» The task
Give back every entry below, unchanged.

Stored data:
※ ※ ※

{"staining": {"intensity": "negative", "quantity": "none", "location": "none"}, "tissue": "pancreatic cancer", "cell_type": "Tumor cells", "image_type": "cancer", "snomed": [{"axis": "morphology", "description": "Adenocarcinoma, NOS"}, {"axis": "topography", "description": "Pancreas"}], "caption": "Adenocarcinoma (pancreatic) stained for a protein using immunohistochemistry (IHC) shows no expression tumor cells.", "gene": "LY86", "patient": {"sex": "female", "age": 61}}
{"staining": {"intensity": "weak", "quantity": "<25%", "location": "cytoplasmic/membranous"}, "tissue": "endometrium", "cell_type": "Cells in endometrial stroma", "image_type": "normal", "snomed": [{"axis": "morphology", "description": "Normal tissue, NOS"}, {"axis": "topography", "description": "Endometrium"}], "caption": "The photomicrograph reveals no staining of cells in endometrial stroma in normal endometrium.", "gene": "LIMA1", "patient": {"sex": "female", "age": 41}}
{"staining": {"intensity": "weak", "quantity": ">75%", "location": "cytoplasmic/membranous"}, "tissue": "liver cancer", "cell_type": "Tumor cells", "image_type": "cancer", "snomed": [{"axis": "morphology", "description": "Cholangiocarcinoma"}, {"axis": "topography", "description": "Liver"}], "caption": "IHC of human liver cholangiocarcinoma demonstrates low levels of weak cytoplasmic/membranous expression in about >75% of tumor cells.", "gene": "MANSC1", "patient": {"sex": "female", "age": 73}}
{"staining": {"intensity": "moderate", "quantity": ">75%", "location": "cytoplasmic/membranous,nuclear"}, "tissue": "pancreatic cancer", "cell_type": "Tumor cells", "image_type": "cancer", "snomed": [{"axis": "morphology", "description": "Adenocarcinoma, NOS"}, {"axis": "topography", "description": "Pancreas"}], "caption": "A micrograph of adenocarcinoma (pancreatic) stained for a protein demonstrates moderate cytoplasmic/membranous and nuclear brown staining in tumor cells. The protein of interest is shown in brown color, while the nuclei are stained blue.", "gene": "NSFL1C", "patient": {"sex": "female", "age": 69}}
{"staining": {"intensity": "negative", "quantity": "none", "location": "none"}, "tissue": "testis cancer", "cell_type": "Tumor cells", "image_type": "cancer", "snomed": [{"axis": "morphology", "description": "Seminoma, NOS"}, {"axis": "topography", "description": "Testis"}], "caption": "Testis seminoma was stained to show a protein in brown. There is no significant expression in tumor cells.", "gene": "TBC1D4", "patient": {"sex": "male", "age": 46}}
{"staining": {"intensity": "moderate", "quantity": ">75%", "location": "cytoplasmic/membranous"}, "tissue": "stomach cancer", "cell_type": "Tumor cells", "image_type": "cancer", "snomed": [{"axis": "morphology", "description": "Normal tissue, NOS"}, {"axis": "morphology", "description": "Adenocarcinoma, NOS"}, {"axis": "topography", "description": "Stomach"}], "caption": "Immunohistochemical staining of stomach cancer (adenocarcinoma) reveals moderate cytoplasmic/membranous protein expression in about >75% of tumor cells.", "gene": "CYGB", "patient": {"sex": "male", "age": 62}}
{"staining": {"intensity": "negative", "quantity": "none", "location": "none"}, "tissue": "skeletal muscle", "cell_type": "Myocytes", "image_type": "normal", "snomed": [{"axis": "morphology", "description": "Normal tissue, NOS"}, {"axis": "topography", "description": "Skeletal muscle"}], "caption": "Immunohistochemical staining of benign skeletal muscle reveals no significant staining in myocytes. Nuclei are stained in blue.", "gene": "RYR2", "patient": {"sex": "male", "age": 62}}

※ ※ ※

» Completed task
{"staining": {"intensity": "negative", "quantity": "none", "location": "none"}, "tissue": "pancreatic cancer", "cell_type": "Tumor cells", "image_type": "cancer", "snomed": [{"axis": "morphology", "description": "Adenocarcinoma, NOS"}, {"axis": "topography", "description": "Pancreas"}], "caption": "Adenocarcinoma (pancreatic) stained for a protein using immunohistochemistry (IHC) shows no expression tumor cells.", "gene": "LY86", "patient": {"sex": "female", "age": 61}}
{"staining": {"intensity": "weak", "quantity": "<25%", "location": "cytoplasmic/membranous"}, "tissue": "endometrium", "cell_type": "Cells in endometrial stroma", "image_type": "normal", "snomed": [{"axis": "morphology", "description": "Normal tissue, NOS"}, {"axis": "topography", "description": "Endometrium"}], "caption": "The photomicrograph reveals no staining of cells in endometrial stroma in normal endometrium.", "gene": "LIMA1", "patient": {"sex": "female", "age": 41}}
{"staining": {"intensity": "weak", "quantity": ">75%", "location": "cytoplasmic/membranous"}, "tissue": "liver cancer", "cell_type": "Tumor cells", "image_type": "cancer", "snomed": [{"axis": "morphology", "description": "Cholangiocarcinoma"}, {"axis": "topography", "description": "Liver"}], "caption": "IHC of human liver cholangiocarcinoma demonstrates low levels of weak cytoplasmic/membranous expression in about >75% of tumor cells.", "gene": "MANSC1", "patient": {"sex": "female", "age": 73}}
{"staining": {"intensity": "moderate", "quantity": ">75%", "location": "cytoplasmic/membranous,nuclear"}, "tissue": "pancreatic cancer", "cell_type": "Tumor cells", "image_type": "cancer", "snomed": [{"axis": "morphology", "description": "Adenocarcinoma, NOS"}, {"axis": "topography", "description": "Pancreas"}], "caption": "A micrograph of adenocarcinoma (pancreatic) stained for a protein demonstrates moderate cytoplasmic/membranous and nuclear brown staining in tumor cells. The protein of interest is shown in brown color, while the nuclei are stained blue.", "gene": "NSFL1C", "patient": {"sex": "female", "age": 69}}
{"staining": {"intensity": "negative", "quantity": "none", "location": "none"}, "tissue": "testis cancer", "cell_type": "Tumor cells", "image_type": "cancer", "snomed": [{"axis": "morphology", "description": "Seminoma, NOS"}, {"axis": "topography", "description": "Testis"}], "caption": "Testis seminoma was stained to show a protein in brown. There is no significant expression in tumor cells.", "gene": "TBC1D4", "patient": {"sex": "male", "age": 46}}
{"staining": {"intensity": "moderate", "quantity": ">75%", "location": "cytoplasmic/membranous"}, "tissue": "stomach cancer", "cell_type": "Tumor cells", "image_type": "cancer", "snomed": [{"axis": "morphology", "description": "Normal tissue, NOS"}, {"axis": "morphology", "description": "Adenocarcinoma, NOS"}, {"axis": "topography", "description": "Stomach"}], "caption": "Immunohistochemical staining of stomach cancer (adenocarcinoma) reveals moderate cytoplasmic/membranous protein expression in about >75% of tumor cells.", "gene": "CYGB", "patient": {"sex": "male", "age": 62}}
{"staining": {"intensity": "negative", "quantity": "none", "location": "none"}, "tissue": "skeletal muscle", "cell_type": "Myocytes", "image_type": "normal", "snomed": [{"axis": "morphology", "description": "Normal tissue, NOS"}, {"axis": "topography", "description": "Skeletal muscle"}], "caption": "Immunohistochemical staining of benign skeletal muscle reveals no significant staining in myocytes. Nuclei are stained in blue.", "gene": "RYR2", "patient": {"sex": "male", "age": 62}}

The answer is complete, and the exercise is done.